● **Problems to work on**
1. In the training release notes below, list everything the ATK 201 course on the MITRE ATT&CK Framework teaches.
2. Please decide whether each statement agrees with the training release notes below, and answer yes or no with the deciding words quoted from the release notes. (a) The training is updated every quarter. (b) The Software Development Testing courses are meant for QA & Test Teams rather than software engineers. (c) The online courses number more than 220.
3. According to the training release notes below, which two new course categories came from the focus on how hackers use exploitation techniques to break into systems?

● **Document section**
----
To remain current with technology and threat trends, we update our training every quarter.  While we enjoy showing off our new content, it’s just as  important for our customers to understand why we separate and conjoin and how learners consume certain topics.  Customer feedback, internal SME reviews, and research on industry and technology trends also help shape our content roadmap.

The way software is built and managed continues to evolve. As this happens, the need to address cybersecurity across various job functions grows with it. New threats, cloud-native applications, and increased dependence on 3rd-party software & APIs mandate teams who build and operate software adopt an offensive-minded approach. This quarterly release focuses on those attack and test techniques teams need to safeguard their software and infrastructure.

Consolidated related OWASP and CWE content

New risks, weaknesses, vulnerabilities, and exploit techniques are constantly evolving. As these frameworks start to overlap, we strive to eliminate redundancy and provide the most focused content possible.   

Addition of a Software Development Testing (SDT) category

As development teams continue to take on more test functions, we’ve created a new genre of courses to keep pace. These courses provide software engineers the knowledge needed to identify and eliminate vulnerabilities before releasing code to QA & Test Teams.

Addition of the MITRE ATT&CK Framework

Our focus on how hackers employ exploitation techniques to break into systems drove the introduction of two new course categories: Attack (ATK) and CyberSecurity (CYB). As software’s tentacles continue to creep into organizational infrastructure, these categories help organizations “shift right” to examine exposure points from an external perspective.

To meet the growing needs of teams that build, operate, and defend software systems, we now have the following category types for our 220+ online courses:

  • ATK – Understand attack techniques on software systems and infrastructure
  • AWA – Increase awareness of key security topics and best practices
  • CYB – Defend applications, servers, systems, networks, and data from malicious attacks
  • COD – Code defensively across technologies and test for code-level flaws
  • DES – Eliminate flaws through secure application, software, or system design
  • DSO – infuse Security into DevOps practices and its tech ecosystem
  • ENG – implement security/risk controls and activities
  • SDT – test for vulnerabilities during software development
  • TST – exploit vulnerabilities in deployed software and IT environments

New Courses

ATK 201 Using the MITRE ATT&CK Framework

The desire to adopt the MITRE ATT&CK Framework continues to grow, yet organizations struggle to convert plans into action. The MITRE ATT&CK Framework is a knowledge base of globally observed adversary tactics and techniques. This course teaches developing threat models, mapping threats, classifying attacks, and training both red and blue teams. Many of these attacks are referenced in the NIST Cybersecurity Framework, so there is an additional benefit for those following that framework.
----
● **Material**
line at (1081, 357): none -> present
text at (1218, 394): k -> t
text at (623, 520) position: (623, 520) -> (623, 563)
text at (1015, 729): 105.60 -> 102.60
----
● **Outputs by task**
1.
- Developing threat models
- Mapping threats
- Classifying attacks
- Training both red and blue teams

2.
(a) Yes: "we update our training every quarter"
(b) No: "These courses provide software engineers the knowledge needed to identify and eliminate vulnerabilities before releasing code to QA & Test Teams."
(c) Yes: "our 220+ online courses"

3. Attack (ATK) and CyberSecurity (CYB).